Notas iniciais
Agora as postagens vão ficar um pouco mais espaçadas. Eu vinha postando um capítulo por dia, mas as aulas na universidade voltaram e não dá mais pra manter esse ritmo, mas vou postar um capítulo novo sempre que possível. Enjoy!

Light havia tirado aquele dia para pensar. Afastado do quartel general da força tarefa não haveriam muitas distrações, e ele poderia pensar com clareza. Um plano já estava se desenhando na sua cabeça desde a prisão de Misa, mas era necessário que ele pensasse em todos os mínimos detalhes. Rem o havia visitado essa tarde e relatou-lhe que fez com que Misa renunciasse à posse do Death Note. Isso o deixou mais aliviado, pois não haveria chance de Misa confessar algo de que não se lembra. Por outro lado, a Shinigami ameaçou matá-lo se ele não salvasse a namorada e além disso, havia a aquela mulher impetuosa que revelou a todos a existência do Death Note. Light não podia compreender como ela conseguiu ir tão longe. E nesse exato momento, L a está confrontando. Será que o detetive irá acreditar mesmo nela? Contra Light, havia o fato de que Misa já mencionara antes a existência de Shinigamis. A seu favor, podia alegar a falta de equilíbrio emocional de uma mulher que acabara de perder o noivo, e se aproveitou disso para criar uma teoria absurda sobre Kira. Mas na verdade, o detalhe que mais chamara a atenção do adolescente foi o fato de Chiara ainda estar viva. Misa, por mais burra que fosse, não cometeria um erro desse tipo, e porque o noivo dela escreveria seu nome errado quatro vezes em um pedaço do Death Note? Talvez...

— Ryuk.

— O que é Light?

— É possível que uma pessoa se torne imune ao Death Note?

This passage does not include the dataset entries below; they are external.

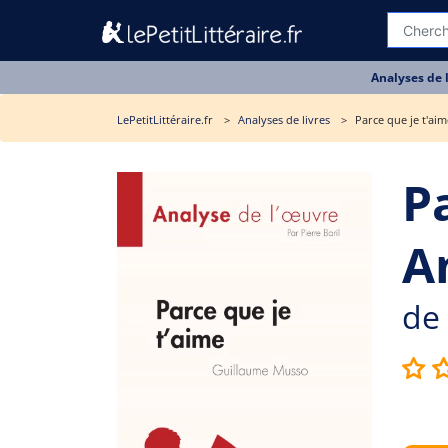
Analyses de 
LePetitLittéraire.fr
Analyses de livres
Parce que je t'aim
Pa
A
de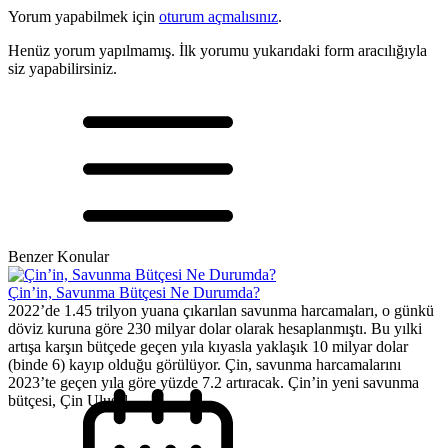
Yorum yapabilmek için
oturum açmalısınız
.
Henüz yorum yapılmamış. İlk yorumu yukarıdaki form aracılığıyla
siz yapabilirsiniz.
Benzer Konular
Çin’in, Savunma Bütçesi Ne Durumda?
2022’de 1.45 trilyon yuana çıkarılan savunma harcamaları, o günkü
döviz kuruna göre 230 milyar dolar olarak hesaplanmıştı. Bu yılki
artışa karşın bütçede geçen yıla kıyasla yaklaşık 10 milyar dolar
(binde 6) kayıp olduğu görülüyor. Çin, savunma harcamalarını
2023’te geçen yıla göre yüzde 7.2 artıracak. Çin’in yeni savunma
bütçesi, Çin Ulusal...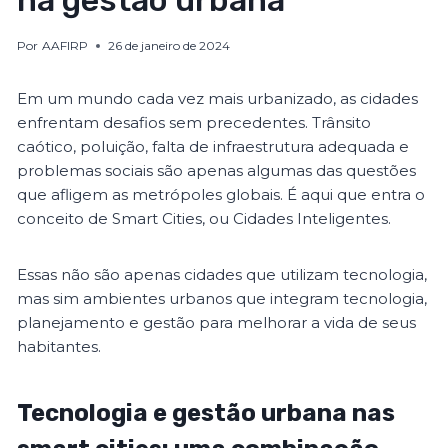
na gestão urbana
Por
AAFIRP
26 de janeiro de 2024
Em um mundo cada vez mais urbanizado, as cidades
enfrentam desafios sem precedentes. Trânsito
caótico, poluição, falta de infraestrutura adequada e
problemas sociais são apenas algumas das questões
que afligem as metrópoles globais. É aqui que entra o
conceito de Smart Cities, ou Cidades Inteligentes.
Essas não são apenas cidades que utilizam tecnologia,
mas sim ambientes urbanos que integram tecnologia,
planejamento e gestão para melhorar a vida de seus
habitantes.
Tecnologia e gestão urbana nas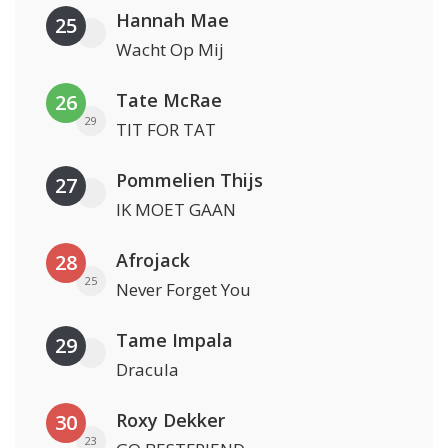
Hannah Mae
25
Wacht Op Mij
Tate McRae
26
29
TIT FOR TAT
Pommelien Thijs
27
IK MOET GAAN
Afrojack
28
25
Never Forget You
Tame Impala
29
Dracula
Roxy Dekker
30
23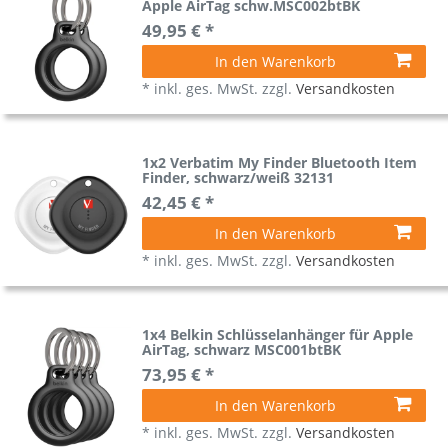
Apple AirTag schw.MSC002btBK
49,95 € *
In den Warenkorb
*
inkl. ges. MwSt.
zzgl.
Versandkosten
1x2 Verbatim My Finder Bluetooth Item
Finder, schwarz/weiß 32131
42,45 € *
In den Warenkorb
*
inkl. ges. MwSt.
zzgl.
Versandkosten
1x4 Belkin Schlüsselanhänger für Apple
AirTag, schwarz MSC001btBK
73,95 € *
In den Warenkorb
*
inkl. ges. MwSt.
zzgl.
Versandkosten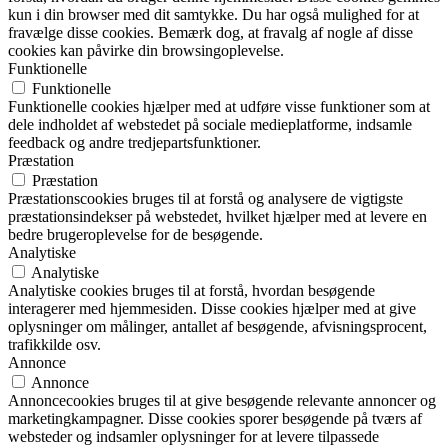
kun i din browser med dit samtykke. Du har også mulighed for at
fravælge disse cookies. Bemærk dog, at fravalg af nogle af disse
cookies kan påvirke din browsingoplevelse.
Funktionelle
Funktionelle
Funktionelle cookies hjælper med at udføre visse funktioner som at
dele indholdet af webstedet på sociale medieplatforme, indsamle
feedback og andre tredjepartsfunktioner.
Præstation
Præstation
Præstationscookies bruges til at forstå og analysere de vigtigste
præstationsindekser på webstedet, hvilket hjælper med at levere en
bedre brugeroplevelse for de besøgende.
Analytiske
Analytiske
Analytiske cookies bruges til at forstå, hvordan besøgende
interagerer med hjemmesiden. Disse cookies hjælper med at give
oplysninger om målinger, antallet af besøgende, afvisningsprocent,
trafikkilde osv.
Annonce
Annonce
Annoncecookies bruges til at give besøgende relevante annoncer og
marketingkampagner. Disse cookies sporer besøgende på tværs af
websteder og indsamler oplysninger for at levere tilpassede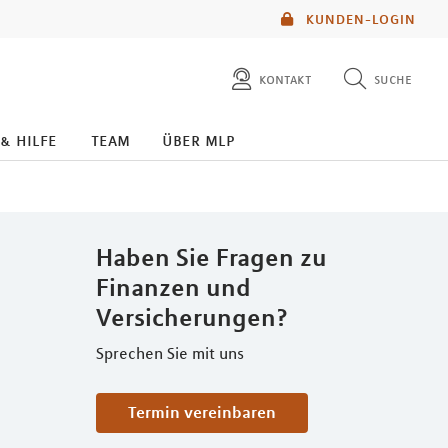
KUNDEN-LOGIN
kontakt
suche
diese website durchsuchen
 & hilfe
team
über mlp
mlp berater finden
Haben Sie Fragen zu
Finanzen und
Versicherungen?
Sprechen Sie mit uns
Termin vereinbaren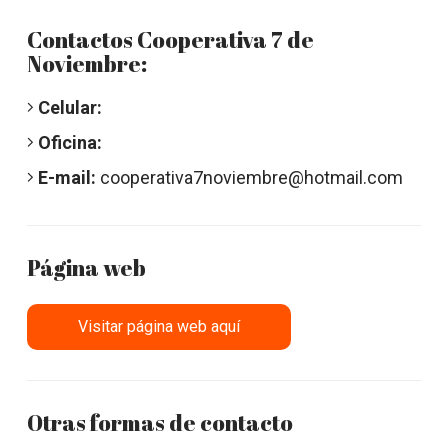
Contactos Cooperativa 7 de
Noviembre:
Celular:
Oficina:
E-mail:
cooperativa7noviembre@hotmail.com
Página web
Visitar página web aquí
Otras formas de contacto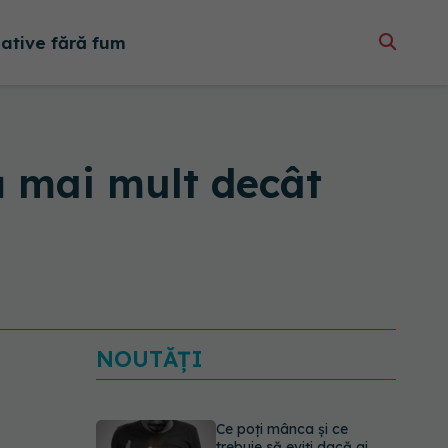
native fără fum
 mai mult decât
NOUTĂȚI
Ce poți mânca și ce
trebuie să eviți dacă ai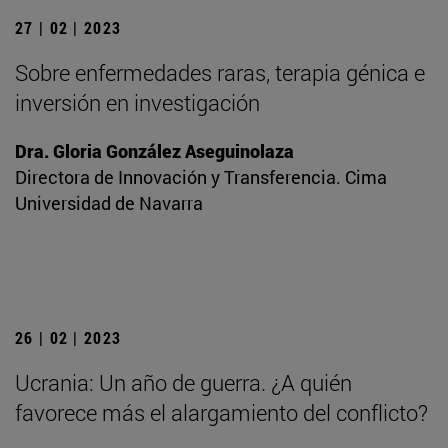
27 | 02 | 2023
Sobre enfermedades raras, terapia génica e
inversión en investigación
Dra. Gloria González Aseguinolaza
Directora de Innovación y Transferencia. Cima
Universidad de Navarra
26 | 02 | 2023
Ucrania: Un año de guerra. ¿A quién
favorece más el alargamiento del conflicto?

— Eu já ouvi falar de casos de pessoas a quem não foi possível matar com o Death Note, mas não foi comigo que aconteceu. Nem nós Shinigamis conhecemos todas as regras do caderno.

Então aquela mulher enxerida poderia mesmo ser imune ao caderno? Considerando-se a morte do noivo dela, talvez a imunidade não viesse de graça. Talvez a imunidade dela tenha custado a vida dele. Se fosse assim, ele jamais poderia testar essa hipótese, sob risco dele próprio morrer. Também não poderia escrever o nome dela em seu Death Note, por que se ela morresse, as suspeitas sobre ele aumentariam. De toda forma, com seu novo plano, o fato de Chiara ter contado tudo já não seria e grande importância.

“É melhor eu me concentrar na execução do meu plano. Se tudo correr como pensei, Ryuzaki será obrigado a me inocentar”.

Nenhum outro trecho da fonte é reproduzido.